(Raw records)
__________________________________________________
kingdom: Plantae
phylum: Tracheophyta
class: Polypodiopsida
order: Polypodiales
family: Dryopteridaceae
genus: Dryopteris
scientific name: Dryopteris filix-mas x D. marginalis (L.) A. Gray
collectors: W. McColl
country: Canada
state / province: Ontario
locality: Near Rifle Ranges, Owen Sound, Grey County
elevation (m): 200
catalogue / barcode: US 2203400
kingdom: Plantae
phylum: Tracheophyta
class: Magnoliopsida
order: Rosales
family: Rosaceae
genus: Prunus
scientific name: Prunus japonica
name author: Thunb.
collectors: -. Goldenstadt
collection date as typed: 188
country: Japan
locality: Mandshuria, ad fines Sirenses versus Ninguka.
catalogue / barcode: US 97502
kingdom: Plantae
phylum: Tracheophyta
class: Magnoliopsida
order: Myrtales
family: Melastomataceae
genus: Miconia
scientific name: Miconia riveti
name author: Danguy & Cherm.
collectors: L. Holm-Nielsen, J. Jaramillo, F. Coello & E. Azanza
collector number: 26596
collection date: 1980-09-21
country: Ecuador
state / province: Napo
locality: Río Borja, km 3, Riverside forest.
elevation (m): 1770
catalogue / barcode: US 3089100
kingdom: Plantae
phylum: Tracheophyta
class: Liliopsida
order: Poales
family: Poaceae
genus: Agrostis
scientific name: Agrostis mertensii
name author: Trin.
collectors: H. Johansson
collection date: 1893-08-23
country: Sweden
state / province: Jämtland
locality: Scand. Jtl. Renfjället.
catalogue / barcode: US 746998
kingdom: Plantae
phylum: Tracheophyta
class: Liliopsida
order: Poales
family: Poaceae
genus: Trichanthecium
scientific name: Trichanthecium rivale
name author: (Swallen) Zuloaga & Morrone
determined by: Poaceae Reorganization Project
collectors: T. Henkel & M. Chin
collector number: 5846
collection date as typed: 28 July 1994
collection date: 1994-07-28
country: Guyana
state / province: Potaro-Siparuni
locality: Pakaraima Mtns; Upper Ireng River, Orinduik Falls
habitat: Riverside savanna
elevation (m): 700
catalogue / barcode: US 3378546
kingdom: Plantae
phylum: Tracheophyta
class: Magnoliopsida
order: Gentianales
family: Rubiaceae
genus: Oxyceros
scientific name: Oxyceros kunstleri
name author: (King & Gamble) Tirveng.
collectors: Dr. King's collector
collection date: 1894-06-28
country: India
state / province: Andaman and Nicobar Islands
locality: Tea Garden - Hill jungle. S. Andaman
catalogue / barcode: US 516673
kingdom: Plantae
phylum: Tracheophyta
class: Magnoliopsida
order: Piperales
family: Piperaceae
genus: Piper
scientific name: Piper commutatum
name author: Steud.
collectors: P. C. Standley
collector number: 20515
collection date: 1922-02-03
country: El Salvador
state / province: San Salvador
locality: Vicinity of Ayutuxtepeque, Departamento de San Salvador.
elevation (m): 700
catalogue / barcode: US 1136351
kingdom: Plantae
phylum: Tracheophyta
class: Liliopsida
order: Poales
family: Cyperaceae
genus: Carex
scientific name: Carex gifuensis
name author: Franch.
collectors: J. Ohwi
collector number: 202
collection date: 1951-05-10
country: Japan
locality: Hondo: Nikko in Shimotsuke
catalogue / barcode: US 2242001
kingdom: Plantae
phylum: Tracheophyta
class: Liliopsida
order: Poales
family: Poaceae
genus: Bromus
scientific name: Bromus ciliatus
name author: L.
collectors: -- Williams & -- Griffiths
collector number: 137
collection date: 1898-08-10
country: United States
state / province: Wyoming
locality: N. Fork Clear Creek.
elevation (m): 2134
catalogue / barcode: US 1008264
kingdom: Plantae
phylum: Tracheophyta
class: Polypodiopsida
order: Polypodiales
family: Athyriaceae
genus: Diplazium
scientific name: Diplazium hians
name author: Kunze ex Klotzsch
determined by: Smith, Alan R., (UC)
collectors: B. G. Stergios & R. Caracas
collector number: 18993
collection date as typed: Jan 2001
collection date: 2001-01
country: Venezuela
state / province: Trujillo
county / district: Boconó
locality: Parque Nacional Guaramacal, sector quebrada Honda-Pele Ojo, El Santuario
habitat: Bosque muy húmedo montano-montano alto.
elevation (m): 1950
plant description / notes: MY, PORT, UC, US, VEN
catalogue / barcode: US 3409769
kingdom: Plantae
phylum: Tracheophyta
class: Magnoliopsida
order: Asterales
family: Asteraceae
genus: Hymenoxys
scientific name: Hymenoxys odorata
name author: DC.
__________________________________________________
WORK REQUIRED: Reproduce every one of the items above, line for line and without any change.

EXERCISE RESPONSE:
kingdom: Plantae
phylum: Tracheophyta
class: Polypodiopsida
order: Polypodiales
family: Dryopteridaceae
genus: Dryopteris
scientific name: Dryopteris filix-mas x D. marginalis (L.) A. Gray
collectors: W. McColl
country: Canada
state / province: Ontario
locality: Near Rifle Ranges, Owen Sound, Grey County
elevation (m): 200
catalogue / barcode: US 2203400
kingdom: Plantae
phylum: Tracheophyta
class: Magnoliopsida
order: Rosales
family: Rosaceae
genus: Prunus
scientific name: Prunus japonica
name author: Thunb.
collectors: -. Goldenstadt
collection date as typed: 188
country: Japan
locality: Mandshuria, ad fines Sirenses versus Ninguka.
catalogue / barcode: US 97502
kingdom: Plantae
phylum: Tracheophyta
class: Magnoliopsida
order: Myrtales
family: Melastomataceae
genus: Miconia
scientific name: Miconia riveti
name author: Danguy & Cherm.
collectors: L. Holm-Nielsen, J. Jaramillo, F. Coello & E. Azanza
collector number: 26596
collection date: 1980-09-21
country: Ecuador
state / province: Napo
locality: Río Borja, km 3, Riverside forest.
elevation (m): 1770
catalogue / barcode: US 3089100
kingdom: Plantae
phylum: Tracheophyta
class: Liliopsida
order: Poales
family: Poaceae
genus: Agrostis
scientific name: Agrostis mertensii
name author: Trin.
collectors: H. Johansson
collection date: 1893-08-23
country: Sweden
state / province: Jämtland
locality: Scand. Jtl. Renfjället.
catalogue / barcode: US 746998
kingdom: Plantae
phylum: Tracheophyta
class: Liliopsida
order: Poales
family: Poaceae
genus: Trichanthecium
scientific name: Trichanthecium rivale
name author: (Swallen) Zuloaga & Morrone
determined by: Poaceae Reorganization Project
collectors: T. Henkel & M. Chin
collector number: 5846
collection date as typed: 28 July 1994
collection date: 1994-07-28
country: Guyana
state / province: Potaro-Siparuni
locality: Pakaraima Mtns; Upper Ireng River, Orinduik Falls
habitat: Riverside savanna
elevation (m): 700
catalogue / barcode: US 3378546
kingdom: Plantae
phylum: Tracheophyta
class: Magnoliopsida
order: Gentianales
family: Rubiaceae
genus: Oxyceros
scientific name: Oxyceros kunstleri
name author: (King & Gamble) Tirveng.
collectors: Dr. King's collector
collection date: 1894-06-28
country: India
state / province: Andaman and Nicobar Islands
locality: Tea Garden - Hill jungle. S. Andaman
catalogue / barcode: US 516673
kingdom: Plantae
phylum: Tracheophyta
class: Magnoliopsida
order: Piperales
family: Piperaceae
genus: Piper
scientific name: Piper commutatum
name author: Steud.
collectors: P. C. Standley
collector number: 20515
collection date: 1922-02-03
country: El Salvador
state / province: San Salvador
locality: Vicinity of Ayutuxtepeque, Departamento de San Salvador.
elevation (m): 700
catalogue / barcode: US 1136351
kingdom: Plantae
phylum: Tracheophyta
class: Liliopsida
order: Poales
family: Cyperaceae
genus: Carex
scientific name: Carex gifuensis
name author: Franch.
collectors: J. Ohwi
collector number: 202
collection date: 1951-05-10
country: Japan
locality: Hondo: Nikko in Shimotsuke
catalogue / barcode: US 2242001
kingdom: Plantae
phylum: Tracheophyta
class: Liliopsida
order: Poales
family: Poaceae
genus: Bromus
scientific name: Bromus ciliatus
name author: L.
collectors: -- Williams & -- Griffiths
collector number: 137
collection date: 1898-08-10
country: United States
state / province: Wyoming
locality: N. Fork Clear Creek.
elevation (m): 2134
catalogue / barcode: US 1008264
kingdom: Plantae
phylum: Tracheophyta
class: Polypodiopsida
order: Polypodiales
family: Athyriaceae
genus: Diplazium
scientific name: Diplazium hians
name author: Kunze ex Klotzsch
determined by: Smith, Alan R., (UC)
collectors: B. G. Stergios & R. Caracas
collector number: 18993
collection date as typed: Jan 2001
collection date: 2001-01
country: Venezuela
state / province: Trujillo
county / district: Boconó
locality: Parque Nacional Guaramacal, sector quebrada Honda-Pele Ojo, El Santuario
habitat: Bosque muy húmedo montano-montano alto.
elevation (m): 1950
plant description / notes: MY, PORT, UC, US, VEN
catalogue / barcode: US 3409769
kingdom: Plantae
phylum: Tracheophyta
class: Magnoliopsida
order: Asterales
family: Asteraceae
genus: Hymenoxys
scientific name: Hymenoxys odorata
name author: DC.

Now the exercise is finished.